Renaissance in Florence Italy

Beginning in fourteenth-century Italy, Europe went through a transition over 400 years from medieval to modern times known today as the Renaissance, meaning a 'rebirth' or 'revival.' The Renaissance is a nebulous concept for which there is no clear beginning or end. It does, however, usefully mark the complete recovery from the barbarism of the Dark Ages to the new advancement in all fields that transcended the achievements of the great ancient civilizations.

Many different factors at work in the Middle Ages contributed to this revival and new advancement. One was the renewed interest in learning. The first college at Oxford University was founded in 1264. By 1400 there were more than 50 universities in Europe. Education and debate were stimulated by access to ancient texts preserved by the Arabs and freshly translated into Latin. Europeans had made contact with the Arabs in the Holy Land, in Sicily, and in Spain. The rediscovered works of the ancient Greek mathematician Euclid, for example, became the standard for teaching mathematics into the nineteenth century. The Arabs also transmitted a new system for numbers, the concept of the decimal point, and the concept of zero, all invented in India. The spread of learning accelerated rapidly following the invention of the printing press around 1450.

A second factor was the rising standard of living, especially in the great commercial cities of Italy. The Crusades had opened European eyes to the wealth of the East, especially silks, spices, and cotton. The merchants of Venice, Genoa, Florence, and other cities came to dominate the trade between Europe and the Eastern Mediterranean. With the excess wealth they accumulated in business, these merchants began embellishing their homes and cities with art. Sculpture, painting, architecture, music, poetry, and literature found new expression, exhibiting an interest in subjects beyond the religious themes that dominated previously in the Middle Ages. Popular depictions of everyday life, romance, and adventure revealed that European culture was becoming more humanistic and less focused on religion.

The revival was also due to technological progress that led to more efficient production of goods and services. Manufacturing, farming, and trade all improved past the abilities of the ancients. The drive for profits encouraged inventiveness and exploration. A middle class of merchants and craftsmen began grasping political power commensurate with their economic power, at the expense of a declining nobility.

By roughly 1500 the nations of Europe were leading the world in many important technologies. Energies unleashed by the exploration of the world, the search for trade routes, the Protestant Reformation, and continued political competition in Europe itself would make Europe the dominant region of the world within a few centuries.

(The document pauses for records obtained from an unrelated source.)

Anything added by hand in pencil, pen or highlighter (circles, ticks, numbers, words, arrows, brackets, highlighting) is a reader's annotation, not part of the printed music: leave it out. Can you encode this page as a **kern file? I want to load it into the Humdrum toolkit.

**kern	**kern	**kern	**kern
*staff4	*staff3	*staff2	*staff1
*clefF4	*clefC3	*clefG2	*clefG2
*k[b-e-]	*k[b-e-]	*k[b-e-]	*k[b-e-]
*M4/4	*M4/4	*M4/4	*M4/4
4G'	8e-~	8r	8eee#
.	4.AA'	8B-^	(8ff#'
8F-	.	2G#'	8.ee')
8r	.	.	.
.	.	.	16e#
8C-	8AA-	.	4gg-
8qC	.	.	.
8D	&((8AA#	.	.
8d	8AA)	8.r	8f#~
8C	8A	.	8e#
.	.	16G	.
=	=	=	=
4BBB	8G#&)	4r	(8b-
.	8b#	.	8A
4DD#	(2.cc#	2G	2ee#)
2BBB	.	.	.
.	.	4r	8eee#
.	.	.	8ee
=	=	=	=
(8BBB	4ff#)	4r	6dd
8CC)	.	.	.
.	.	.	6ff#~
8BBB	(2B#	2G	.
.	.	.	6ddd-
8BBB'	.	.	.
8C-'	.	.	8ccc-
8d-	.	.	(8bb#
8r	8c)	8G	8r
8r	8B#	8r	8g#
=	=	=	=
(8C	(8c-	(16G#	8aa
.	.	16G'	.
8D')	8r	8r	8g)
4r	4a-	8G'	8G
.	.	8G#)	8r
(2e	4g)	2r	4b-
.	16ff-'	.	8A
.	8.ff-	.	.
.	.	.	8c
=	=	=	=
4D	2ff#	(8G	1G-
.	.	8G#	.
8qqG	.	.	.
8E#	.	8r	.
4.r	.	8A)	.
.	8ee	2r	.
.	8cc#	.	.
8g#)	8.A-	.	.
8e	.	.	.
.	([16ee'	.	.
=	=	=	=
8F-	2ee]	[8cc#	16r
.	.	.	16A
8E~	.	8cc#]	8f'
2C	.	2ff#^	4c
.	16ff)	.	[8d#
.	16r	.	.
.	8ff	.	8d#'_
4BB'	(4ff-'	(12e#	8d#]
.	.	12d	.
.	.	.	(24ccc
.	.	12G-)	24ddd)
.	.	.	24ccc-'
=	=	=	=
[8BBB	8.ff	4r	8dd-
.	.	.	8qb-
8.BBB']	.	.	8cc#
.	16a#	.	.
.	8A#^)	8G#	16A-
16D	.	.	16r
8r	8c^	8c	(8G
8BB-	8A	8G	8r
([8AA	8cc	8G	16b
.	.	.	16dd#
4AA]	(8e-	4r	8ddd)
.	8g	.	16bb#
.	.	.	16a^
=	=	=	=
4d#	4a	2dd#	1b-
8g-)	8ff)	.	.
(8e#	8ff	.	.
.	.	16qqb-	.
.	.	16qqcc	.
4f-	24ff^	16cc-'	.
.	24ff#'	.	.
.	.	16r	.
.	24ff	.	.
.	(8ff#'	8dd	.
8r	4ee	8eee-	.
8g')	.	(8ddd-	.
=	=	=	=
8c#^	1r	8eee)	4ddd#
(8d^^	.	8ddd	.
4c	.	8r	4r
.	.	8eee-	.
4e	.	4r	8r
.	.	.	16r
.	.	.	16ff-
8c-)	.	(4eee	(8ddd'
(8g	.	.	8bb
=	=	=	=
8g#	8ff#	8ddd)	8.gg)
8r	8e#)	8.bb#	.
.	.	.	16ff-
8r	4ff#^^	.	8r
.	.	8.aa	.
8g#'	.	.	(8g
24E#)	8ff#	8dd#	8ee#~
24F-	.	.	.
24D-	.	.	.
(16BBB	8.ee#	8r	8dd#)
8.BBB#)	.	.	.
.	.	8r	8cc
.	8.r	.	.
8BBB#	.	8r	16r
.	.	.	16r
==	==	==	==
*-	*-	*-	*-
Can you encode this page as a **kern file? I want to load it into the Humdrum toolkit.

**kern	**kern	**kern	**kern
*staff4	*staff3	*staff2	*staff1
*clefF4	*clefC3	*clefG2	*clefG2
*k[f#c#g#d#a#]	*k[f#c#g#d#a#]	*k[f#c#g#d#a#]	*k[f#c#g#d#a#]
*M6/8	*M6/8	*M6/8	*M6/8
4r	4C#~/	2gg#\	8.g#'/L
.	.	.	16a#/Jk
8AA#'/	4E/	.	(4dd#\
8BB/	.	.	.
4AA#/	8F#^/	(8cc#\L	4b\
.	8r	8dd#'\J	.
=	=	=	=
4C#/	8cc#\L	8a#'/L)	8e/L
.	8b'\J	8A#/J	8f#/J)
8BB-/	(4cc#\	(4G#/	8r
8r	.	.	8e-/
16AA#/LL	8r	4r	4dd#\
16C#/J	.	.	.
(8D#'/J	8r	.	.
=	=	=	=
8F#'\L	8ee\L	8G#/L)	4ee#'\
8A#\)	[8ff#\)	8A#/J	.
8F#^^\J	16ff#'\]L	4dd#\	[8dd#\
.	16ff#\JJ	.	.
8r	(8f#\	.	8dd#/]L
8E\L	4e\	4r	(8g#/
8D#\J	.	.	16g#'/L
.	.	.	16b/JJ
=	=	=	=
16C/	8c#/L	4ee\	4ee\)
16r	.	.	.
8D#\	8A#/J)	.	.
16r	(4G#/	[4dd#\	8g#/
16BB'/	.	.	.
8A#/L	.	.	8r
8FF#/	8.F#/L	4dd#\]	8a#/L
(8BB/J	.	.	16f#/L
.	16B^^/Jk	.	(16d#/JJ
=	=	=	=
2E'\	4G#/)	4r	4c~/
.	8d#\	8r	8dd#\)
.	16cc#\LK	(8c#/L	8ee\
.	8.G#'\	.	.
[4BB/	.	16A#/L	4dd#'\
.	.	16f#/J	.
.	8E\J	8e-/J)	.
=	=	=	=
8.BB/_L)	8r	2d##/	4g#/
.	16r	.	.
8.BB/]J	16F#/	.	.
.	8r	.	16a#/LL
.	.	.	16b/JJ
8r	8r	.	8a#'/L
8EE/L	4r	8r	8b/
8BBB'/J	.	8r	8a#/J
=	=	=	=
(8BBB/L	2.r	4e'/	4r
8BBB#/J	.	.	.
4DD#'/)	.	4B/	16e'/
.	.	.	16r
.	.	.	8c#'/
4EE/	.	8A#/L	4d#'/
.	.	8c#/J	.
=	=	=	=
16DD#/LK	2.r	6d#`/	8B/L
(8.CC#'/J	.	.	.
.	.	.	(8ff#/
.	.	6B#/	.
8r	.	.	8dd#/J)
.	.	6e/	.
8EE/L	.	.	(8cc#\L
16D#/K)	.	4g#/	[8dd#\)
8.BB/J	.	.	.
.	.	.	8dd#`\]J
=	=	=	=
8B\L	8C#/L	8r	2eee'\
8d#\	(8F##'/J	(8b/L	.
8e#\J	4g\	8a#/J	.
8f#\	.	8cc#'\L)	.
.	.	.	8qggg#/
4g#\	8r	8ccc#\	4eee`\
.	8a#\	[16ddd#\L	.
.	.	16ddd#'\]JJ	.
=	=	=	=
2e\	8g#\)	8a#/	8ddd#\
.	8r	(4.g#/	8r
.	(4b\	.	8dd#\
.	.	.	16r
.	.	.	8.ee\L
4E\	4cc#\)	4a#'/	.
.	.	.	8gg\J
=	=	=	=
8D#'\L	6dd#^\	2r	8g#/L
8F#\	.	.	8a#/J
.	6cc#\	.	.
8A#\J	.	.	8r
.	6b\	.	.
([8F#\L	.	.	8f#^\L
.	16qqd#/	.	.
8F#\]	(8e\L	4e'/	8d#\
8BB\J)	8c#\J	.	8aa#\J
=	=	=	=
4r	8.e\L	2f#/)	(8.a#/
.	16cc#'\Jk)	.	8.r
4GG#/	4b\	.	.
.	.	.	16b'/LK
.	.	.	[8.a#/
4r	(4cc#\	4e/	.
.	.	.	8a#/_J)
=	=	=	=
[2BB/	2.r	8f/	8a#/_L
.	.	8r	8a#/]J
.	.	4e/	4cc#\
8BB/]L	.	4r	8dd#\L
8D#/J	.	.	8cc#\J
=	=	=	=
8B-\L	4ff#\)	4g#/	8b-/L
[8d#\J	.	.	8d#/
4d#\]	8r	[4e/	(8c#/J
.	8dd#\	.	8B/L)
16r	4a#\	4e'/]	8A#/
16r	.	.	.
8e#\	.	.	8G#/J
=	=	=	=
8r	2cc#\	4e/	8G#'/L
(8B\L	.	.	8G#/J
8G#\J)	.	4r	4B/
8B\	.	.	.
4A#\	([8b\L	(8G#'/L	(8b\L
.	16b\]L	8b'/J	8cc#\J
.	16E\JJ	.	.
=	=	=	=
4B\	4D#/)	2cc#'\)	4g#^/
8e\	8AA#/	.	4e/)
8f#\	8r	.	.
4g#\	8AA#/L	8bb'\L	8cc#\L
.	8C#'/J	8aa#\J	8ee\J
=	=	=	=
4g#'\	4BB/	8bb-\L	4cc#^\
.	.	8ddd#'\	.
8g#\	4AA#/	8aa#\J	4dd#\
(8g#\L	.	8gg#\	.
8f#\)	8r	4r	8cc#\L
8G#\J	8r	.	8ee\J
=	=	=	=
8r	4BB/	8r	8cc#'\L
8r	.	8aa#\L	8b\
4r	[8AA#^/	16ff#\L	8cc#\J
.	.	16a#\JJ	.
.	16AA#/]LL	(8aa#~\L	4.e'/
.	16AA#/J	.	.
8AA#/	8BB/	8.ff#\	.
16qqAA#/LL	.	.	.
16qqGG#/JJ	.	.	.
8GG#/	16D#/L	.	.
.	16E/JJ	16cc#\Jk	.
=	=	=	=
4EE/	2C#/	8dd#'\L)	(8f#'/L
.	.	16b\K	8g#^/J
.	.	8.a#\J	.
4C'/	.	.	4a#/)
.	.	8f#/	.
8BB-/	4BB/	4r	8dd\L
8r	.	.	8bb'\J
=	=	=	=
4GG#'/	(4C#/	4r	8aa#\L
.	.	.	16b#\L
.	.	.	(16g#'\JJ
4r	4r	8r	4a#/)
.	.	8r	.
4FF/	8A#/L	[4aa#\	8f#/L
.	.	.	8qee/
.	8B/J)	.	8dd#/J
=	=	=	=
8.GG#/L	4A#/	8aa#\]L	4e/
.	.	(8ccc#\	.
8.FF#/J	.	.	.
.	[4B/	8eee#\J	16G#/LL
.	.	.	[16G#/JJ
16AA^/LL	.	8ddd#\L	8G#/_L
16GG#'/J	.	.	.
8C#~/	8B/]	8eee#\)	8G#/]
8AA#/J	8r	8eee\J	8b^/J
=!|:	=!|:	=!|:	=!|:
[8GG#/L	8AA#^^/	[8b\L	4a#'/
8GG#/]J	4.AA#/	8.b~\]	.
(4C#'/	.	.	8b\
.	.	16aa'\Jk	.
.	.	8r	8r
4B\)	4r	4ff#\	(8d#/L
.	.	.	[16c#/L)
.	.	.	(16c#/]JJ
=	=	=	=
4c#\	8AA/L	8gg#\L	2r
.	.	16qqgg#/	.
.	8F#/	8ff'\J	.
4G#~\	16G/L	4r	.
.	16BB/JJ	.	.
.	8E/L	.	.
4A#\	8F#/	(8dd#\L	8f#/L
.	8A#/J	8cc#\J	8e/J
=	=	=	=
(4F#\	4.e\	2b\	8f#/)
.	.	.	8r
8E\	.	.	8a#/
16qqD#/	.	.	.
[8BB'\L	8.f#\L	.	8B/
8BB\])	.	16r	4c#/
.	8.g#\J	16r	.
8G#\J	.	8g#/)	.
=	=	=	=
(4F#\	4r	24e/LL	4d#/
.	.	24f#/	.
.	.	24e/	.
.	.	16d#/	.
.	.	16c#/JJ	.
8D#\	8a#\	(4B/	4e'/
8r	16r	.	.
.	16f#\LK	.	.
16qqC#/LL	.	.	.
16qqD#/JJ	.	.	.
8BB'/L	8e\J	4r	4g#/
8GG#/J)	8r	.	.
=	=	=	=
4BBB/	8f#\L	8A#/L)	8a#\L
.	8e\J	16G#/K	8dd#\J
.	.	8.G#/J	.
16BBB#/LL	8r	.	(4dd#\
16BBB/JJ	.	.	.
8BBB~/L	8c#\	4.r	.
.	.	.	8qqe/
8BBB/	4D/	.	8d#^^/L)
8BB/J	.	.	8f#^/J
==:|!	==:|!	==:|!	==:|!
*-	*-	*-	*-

Throughout the Renaissance, the Italian peninsula was a shifting mosaic of small states, divided by politics and geography. Painting, naturally, reflected regional differences. Artists who trained in local workshops helped retain traditional styles, but other forces, including travel and changing tastes, influenced them in new ways.

The works in this room were painted by artists from three northern cities: Padua, Ferrara, and Venice. In the early 1400s Padua was an important university and humanist center.
Commissions there attracted several artists from Florence, whose works introduced Renaissance innovations to northern Italy. Perhaps the most influential was a series of bronze reliefs by Donatello, completed in 1453. His use of perspective and overlapping planes to create the illusion of depth must have been a revelation to artists accustomed to the decorative but essentially flat style of late Gothic art.

Andrea Mantegna, who probably saw Donatello's work in progress, adopted the orderly, readable space to unify multipanel altarpieces with a single continuous background. And in an influential series of frescoes, he enhanced the viewer’s sense of sharing the picture space by dramatically foreshortening figures and projecting them over the frame.

A member of humanist circles, he made a careful study of ancient art and architecture. Not only did Mantegna pose his figures like statues, he also gave them a stony coolness. Mantegna’s hard surfaces and tense lines influenced, in turn, artists from nearby Ferrara, where the demands of a sophisticated court fueled a distinctive and elegantly artificial style. Venetian artists also worked in Padua, which had been under Venetian control since 1405. Among them was Jacopo Bellini, whose daughter Mantegna married.
Jacopo began to treat his picture space not simply as a surface to be decorated but, as Florentine theorists urged, like a window for the viewer.